One of the initiatives I have taken on as late has been all-ages comic books. I just found myself quietly drifting in that direction. Is it because I am getting older? Is it because, with a very young nephew and my own thoughts about eventually having a child of my own, this topic has suddenly become a lot more relevant to me?
I have made it my business to familiarize myself with the children's comics that are being offered every month. I'm particularly concerned with comic books for ages up to 13. While there is some good product out there, there is, in my opinion, not enough. The new releases for children -- only floppies, mind you -- at one large comic book store I go to fills a single shelf. A single shelf. That's not enough new material.
Then you have another shelf or two of trade-paperbacks and assorted hardcovers. And, course, there is always manga -- but, when you take out the titles meant for children 13 years or older, there is not tons and tons of stuff available (and if you take out the adaptations of card games, there is even less).
I'll admit I'm most concerned about the floppies, or digests with relatively low prices.

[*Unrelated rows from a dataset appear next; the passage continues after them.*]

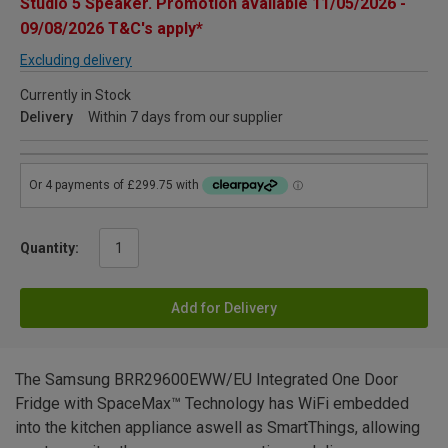
Studio 5 Speaker. Promotion available 11/05/2026 -
09/08/2026 T&C's apply*
Excluding delivery
Currently in Stock
Delivery
Within 7 days from our supplier
Quantity:
Add for Delivery
The Samsung BRR29600EWW/EU Integrated One Door
Fridge with SpaceMax™ Technology has WiFi embedded
into the kitchen appliance aswell as SmartThings, allowing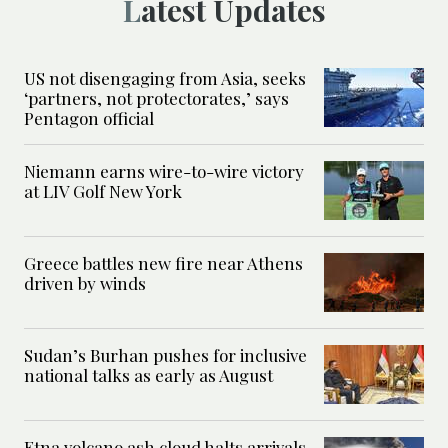
Latest Updates
US not disengaging from Asia, seeks
‘partners, not protectorates,’ says
Pentagon official
Niemann earns wire-to-wire victory
at LIV Golf New York
Greece battles new fire near Athens
driven by winds
Sudan’s Burhan pushes for inclusive
national talks as early as August
Etna volcano ash cloud halts arrivals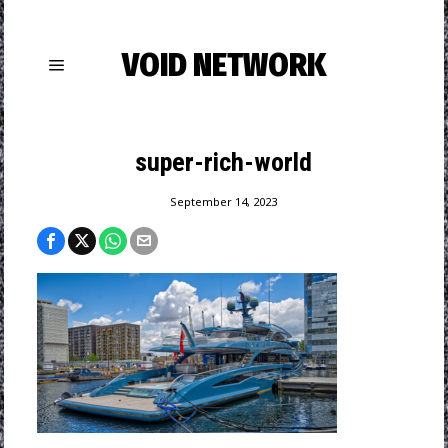
VOID NETWORK
super-rich-world
September 14, 2023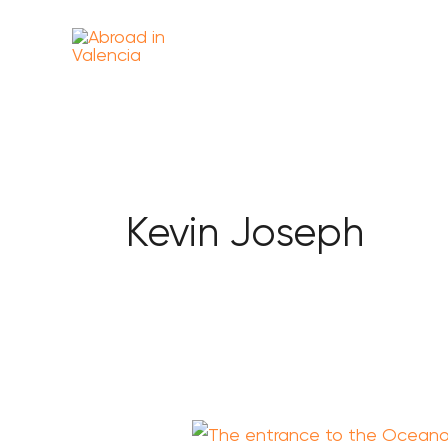
Skip
content
to
content
Kevin Joseph
Is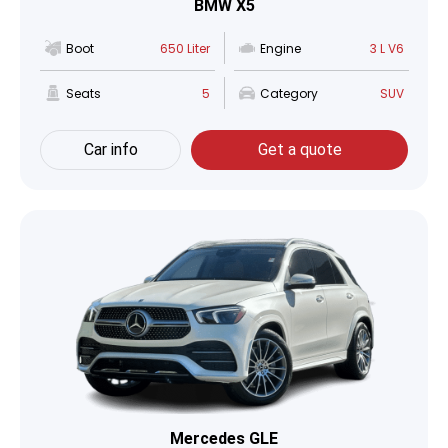
BMW X5
Boot
650 Liter
Engine
3 L V6
Seats
5
Category
SUV
Car info
Get a quote
Mercedes GLE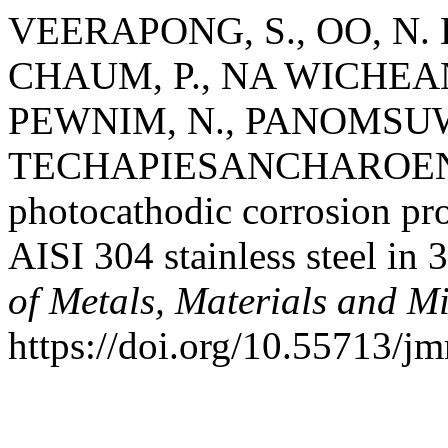
VEERAPONG, S., OO, N.
CHAUM, P., NA WICHEAN,
PEWNIM, N., PANOMSUW
TECHAPIESANCHAROENKIJ, 
photocathodic corrosion pro
AISI 304 stainless steel in
of Metals, Materials and M
https://doi.org/10.55713/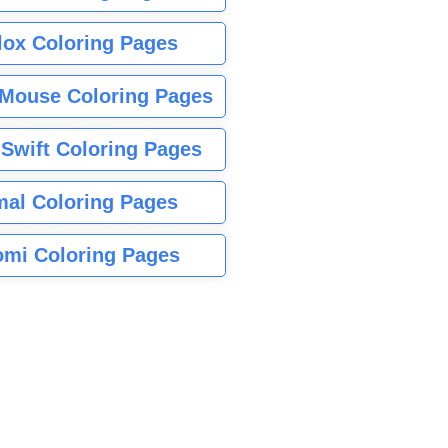
lox Coloring Pages
Mouse Coloring Pages
 Swift Coloring Pages
mal Coloring Pages
mi Coloring Pages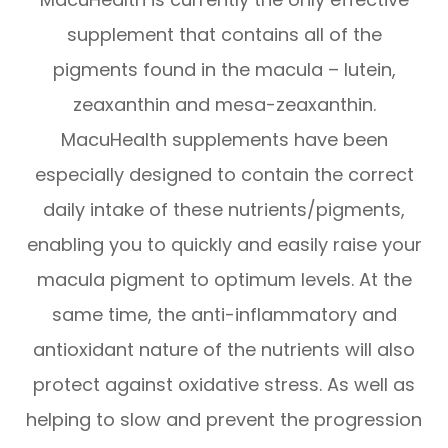
supplement that contains all of the
pigments found in the macula – lutein,
zeaxanthin and mesa-zeaxanthin.
MacuHealth supplements have been
especially designed to contain the correct
daily intake of these nutrients/pigments,
enabling you to quickly and easily raise your
macula pigment to optimum levels. At the
same time, the anti-inflammatory and
antioxidant nature of the nutrients will also
protect against oxidative stress. As well as
helping to slow and prevent the progression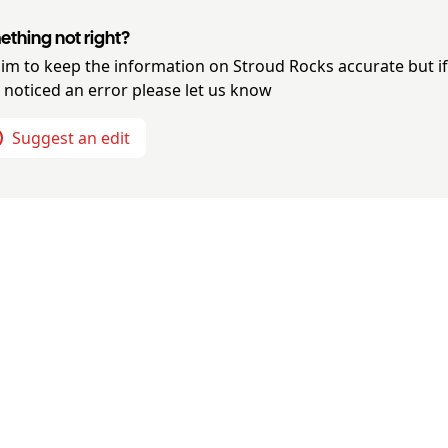
thing not right?
im to keep the information on
Stroud Rocks
accurate but i
 noticed an error please let us know
Suggest an edit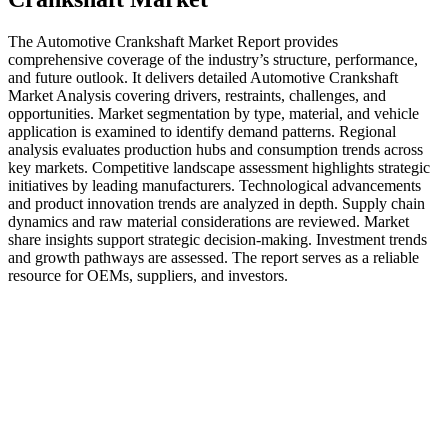
The Automotive Crankshaft Market Report provides
comprehensive coverage of the industry’s structure, performance,
and future outlook. It delivers detailed Automotive Crankshaft
Market Analysis covering drivers, restraints, challenges, and
opportunities. Market segmentation by type, material, and vehicle
application is examined to identify demand patterns. Regional
analysis evaluates production hubs and consumption trends across
key markets. Competitive landscape assessment highlights strategic
initiatives by leading manufacturers. Technological advancements
and product innovation trends are analyzed in depth. Supply chain
dynamics and raw material considerations are reviewed. Market
share insights support strategic decision-making. Investment trends
and growth pathways are assessed. The report serves as a reliable
resource for OEMs, suppliers, and investors.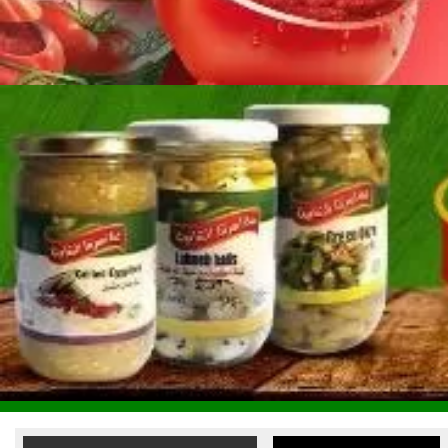
Reem Al Fouad Food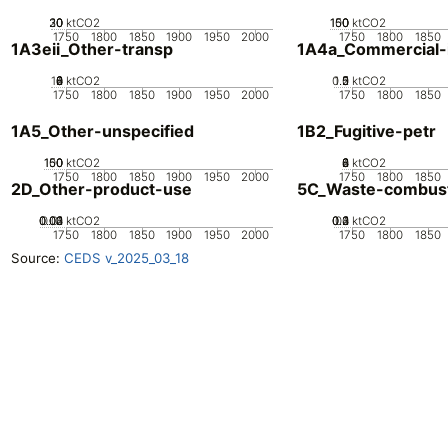
20
30
10
0
ktCO2
100
150
50
0
ktCO2
1750
1800
1850
1900
1950
2000
1750
1800
1850
1A3eii_Other-transp
1A4a_Commercial-in
10
0
2
4
6
8
ktCO2
0.5
1.5
0
2
1
ktCO2
1750
1800
1850
1900
1950
2000
1750
1800
1850
1A5_Other-unspecified
1B2_Fugitive-petr
100
150
50
0
ktCO2
0
2
4
6
8
ktCO2
1750
1800
1850
1900
1950
2000
1750
1800
1850
2D_Other-product-use
5C_Waste-combus
0.02
0.03
0.04
0.01
0
ktCO2
0.2
0.3
0.4
0.1
0
ktCO2
1750
1800
1850
1900
1950
2000
1750
1800
1850
Source:
CEDS v_2025_03_18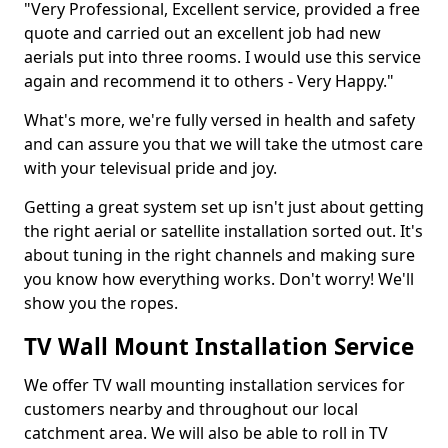
"Very Professional, Excellent service, provided a free
quote and carried out an excellent job had new
aerials put into three rooms. I would use this service
again and recommend it to others - Very Happy."
What's more, we're fully versed in health and safety
and can assure you that we will take the utmost care
with your televisual pride and joy.
Getting a great system set up isn't just about getting
the right aerial or satellite installation sorted out. It's
about tuning in the right channels and making sure
you know how everything works. Don't worry! We'll
show you the ropes.
TV Wall Mount Installation Service
We offer TV wall mounting installation services for
customers nearby and throughout our local
catchment area. We will also be able to roll in TV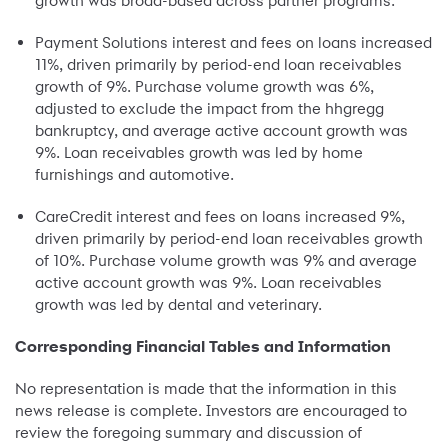
growth was broad-based across partner programs.
Payment Solutions interest and fees on loans increased
11%, driven primarily by period-end loan receivables
growth of 9%. Purchase volume growth was 6%,
adjusted to exclude the impact from the hhgregg
bankruptcy, and average active account growth was
9%. Loan receivables growth was led by home
furnishings and automotive.
CareCredit interest and fees on loans increased 9%,
driven primarily by period-end loan receivables growth
of 10%. Purchase volume growth was 9% and average
active account growth was 9%. Loan receivables
growth was led by dental and veterinary.
Corresponding Financial Tables and Information
No representation is made that the information in this
news release is complete. Investors are encouraged to
review the foregoing summary and discussion of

These should be the things most accessible to kids, things they can easily buy with their allowance. Accessiblity. Accessibilty is really a local candy store, or a local mega-supermarket. Can you get Johnny DC titles at supermarkets?

Archies are racked up at some of the drug stores chains. Impulse buys. Low price-point. For under $3 or $4 you can get a digest packed to the gills with Archie stories for your child. Compare that to a digest priced at $7.99, or $9.99. Does a seven-year-old need fancy card-stock covers?
When I was a very small child (3-7 years old), my parents pulled copies of comics from Archie, Harvey, and Gold Key like they were grapes from the stands and spinner racks. If it had an Archie, Harvey, or Gold Key logo, they bought it. They also bought me Captain Carrot. Howard the Duck was a mistake, however.
Gold Key in particular offered me a great deal of variety. Bugs Bunny, Donald Duck, Woody Woodpecker, Fat Albert...everything I was watching on TV at the time. Some of these stories, unbeknownst to me, had been reprinted and repackaged from decades before. My love for these comics translated to the next step up -- superhero comic books. And so I was hooked.
Gold Key was the "gateway drug" for my hobby. Their offerings were vast, cheap, colorful, and plentiful. We could get them at the supermarket or the comic book store. And, most of all, they had a clear "all-ages" branding that made it easy for my over-worked and harried parents to identify and buy them for me.
My recommendations for all-ages material are:
1) Low price-point
2) Cheaper paper
3) Affordable mass-market digests
4) Larger supermarket, drug store, and candy store distribution
5) Push subscriptions as an option
6) More titles
7) Clearly mark or brand comics as "all-ages"
I'm sure I'm not the first person to recommend these things, but this is just some stuff off the top of my head.